# WHAT IS BEING ASKED:
Pictures must be dropped from the copy of the entries below; all else is returned exactly.

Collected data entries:
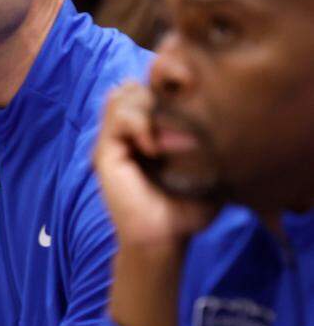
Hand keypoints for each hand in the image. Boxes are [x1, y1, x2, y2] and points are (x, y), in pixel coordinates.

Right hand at [96, 83, 217, 325]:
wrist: (163, 239)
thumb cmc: (186, 209)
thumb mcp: (204, 168)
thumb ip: (206, 141)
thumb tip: (220, 114)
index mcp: (145, 133)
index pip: (146, 88)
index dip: (164, 87)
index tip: (190, 103)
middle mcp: (124, 134)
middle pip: (132, 86)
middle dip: (155, 94)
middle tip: (178, 123)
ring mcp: (112, 141)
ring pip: (121, 95)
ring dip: (147, 108)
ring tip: (165, 138)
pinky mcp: (105, 153)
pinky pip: (118, 119)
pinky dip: (139, 125)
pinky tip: (154, 148)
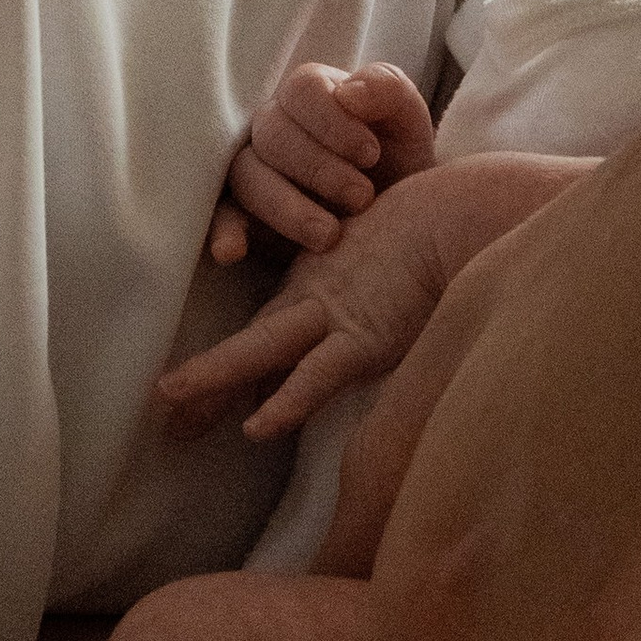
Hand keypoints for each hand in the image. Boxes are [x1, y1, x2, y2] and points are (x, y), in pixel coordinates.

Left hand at [167, 155, 602, 448]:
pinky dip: (289, 400)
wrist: (477, 213)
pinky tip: (257, 428)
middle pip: (249, 344)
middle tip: (162, 408)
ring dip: (216, 375)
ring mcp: (339, 314)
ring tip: (170, 403)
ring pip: (262, 349)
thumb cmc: (453, 239)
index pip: (267, 337)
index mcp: (327, 292)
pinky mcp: (367, 331)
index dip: (229, 370)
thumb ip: (383, 296)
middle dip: (205, 378)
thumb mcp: (407, 276)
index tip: (191, 400)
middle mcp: (320, 301)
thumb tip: (389, 340)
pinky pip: (319, 373)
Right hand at [206, 61, 436, 264]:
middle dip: (319, 169)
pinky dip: (223, 231)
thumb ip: (387, 90)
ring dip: (286, 207)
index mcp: (312, 94)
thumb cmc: (398, 160)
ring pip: (247, 176)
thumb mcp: (407, 122)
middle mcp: (275, 125)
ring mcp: (253, 168)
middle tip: (362, 199)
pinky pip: (220, 215)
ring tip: (330, 236)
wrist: (399, 218)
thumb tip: (347, 92)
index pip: (302, 90)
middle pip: (272, 133)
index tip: (371, 155)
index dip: (332, 121)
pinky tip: (233, 251)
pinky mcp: (243, 212)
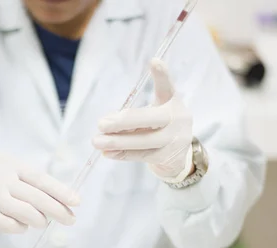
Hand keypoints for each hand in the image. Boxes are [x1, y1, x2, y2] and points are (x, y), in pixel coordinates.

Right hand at [0, 153, 79, 232]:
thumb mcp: (8, 170)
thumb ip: (31, 181)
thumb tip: (62, 200)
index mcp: (10, 164)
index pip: (41, 179)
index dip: (61, 191)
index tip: (76, 202)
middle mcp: (0, 179)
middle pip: (38, 198)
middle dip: (58, 211)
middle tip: (71, 220)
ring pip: (28, 214)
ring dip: (40, 220)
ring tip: (42, 221)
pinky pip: (14, 226)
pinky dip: (22, 227)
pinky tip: (21, 223)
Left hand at [93, 58, 193, 181]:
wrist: (179, 155)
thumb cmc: (161, 127)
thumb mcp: (156, 111)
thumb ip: (135, 114)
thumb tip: (107, 122)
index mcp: (173, 103)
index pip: (167, 88)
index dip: (162, 75)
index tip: (154, 61)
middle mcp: (177, 119)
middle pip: (149, 119)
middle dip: (123, 122)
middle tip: (101, 124)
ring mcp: (174, 140)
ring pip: (143, 141)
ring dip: (118, 142)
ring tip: (97, 141)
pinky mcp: (166, 157)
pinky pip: (141, 156)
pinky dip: (123, 154)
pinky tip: (107, 152)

# EXPECTED ANSWER:
Hand keypoints for each hand in the image. Boxes are [x1, y1, x2, y2] and points are (x, y), in pixel coordinates.

Right hand at [96, 83, 217, 325]:
wrist: (163, 239)
thumb cmc: (186, 209)
thumb mcp: (204, 168)
thumb ip: (206, 141)
thumb tip: (220, 114)
index mcp: (145, 133)
index pip: (146, 88)
index dip: (164, 87)
index tip: (190, 103)
middle mcp: (124, 134)
middle pip: (132, 86)
middle dip: (155, 94)
middle tip: (178, 123)
ring mcp: (112, 141)
ring pip: (121, 95)
ring dip: (147, 108)
ring tip: (165, 138)
pinky mcp: (105, 153)
pinky pip: (118, 119)
pinky dip: (139, 125)
pinky tip: (154, 148)
Hand keypoints for each hand in the image. Boxes are [x1, y1, x2, y2] and points are (x, y), in pixel coordinates.

Left hand at [167, 155, 602, 448]:
pinky dip: (289, 400)
wrist: (477, 213)
pinky tip: (257, 428)
middle pip: (249, 344)
middle tip: (162, 408)
ring dip: (216, 375)
ring mcp: (339, 314)
ring tip: (170, 403)
ring pip: (262, 349)
thumb cmc: (453, 239)
index pip: (267, 337)
index mcp: (327, 292)
pinky mcp: (367, 331)
index dip: (229, 370)
thumb ip: (383, 296)
middle dip: (205, 378)
thumb mcp: (407, 276)
index tip: (191, 400)
middle mcp: (320, 301)
thumb tip: (389, 340)
pinky pip: (319, 373)
Right hand at [206, 61, 436, 264]:
middle dip: (319, 169)
pinky dip: (223, 231)
thumb ip: (387, 90)
ring dip: (286, 207)
index mcp: (312, 94)
thumb cmc: (398, 160)
ring pip: (247, 176)
thumb mcp: (407, 122)
middle mcp: (275, 125)
ring mcp: (253, 168)
middle tip: (362, 199)
pinky pip: (220, 215)
ring tip: (330, 236)
wrist: (399, 218)
thumb tip: (347, 92)
index pip: (302, 90)
middle pip: (272, 133)
index tip: (371, 155)
index dip: (332, 121)
pinky tip: (233, 251)
pinky mcp: (243, 212)
Hand keypoints for each hand in the image. Boxes are [x1, y1, x2, y2] and points are (x, y), in pixel coordinates.

Right hand at [0, 153, 79, 232]:
thumb mcp: (8, 170)
thumb ip: (31, 181)
thumb tip: (62, 200)
index mcp: (10, 164)
index pip: (41, 179)
index dip: (61, 191)
index tip: (76, 202)
middle mcp: (0, 179)
middle pip: (38, 198)
middle dip: (58, 211)
middle tip: (71, 220)
ring pip: (28, 214)
ring dip: (40, 220)
ring tip: (42, 221)
pinky pip: (14, 226)
pinky dip: (22, 227)
pinky tip: (21, 223)
Left hand at [93, 58, 193, 181]:
wrist: (179, 155)
thumb cmc: (161, 127)
thumb mcp: (156, 111)
thumb ip: (135, 114)
thumb tip: (107, 122)
index mcp: (173, 103)
index pip: (167, 88)
index dip: (162, 75)
index tip: (154, 61)
middle mcp: (177, 119)
middle pip: (149, 119)
middle dip: (123, 122)
middle tip: (101, 124)
ring mcp: (174, 140)
ring pip: (143, 141)
ring dip: (118, 142)
ring tip: (97, 141)
pinky mcp: (166, 157)
pinky pip: (141, 156)
pinky dip: (123, 154)
pinky tip: (107, 152)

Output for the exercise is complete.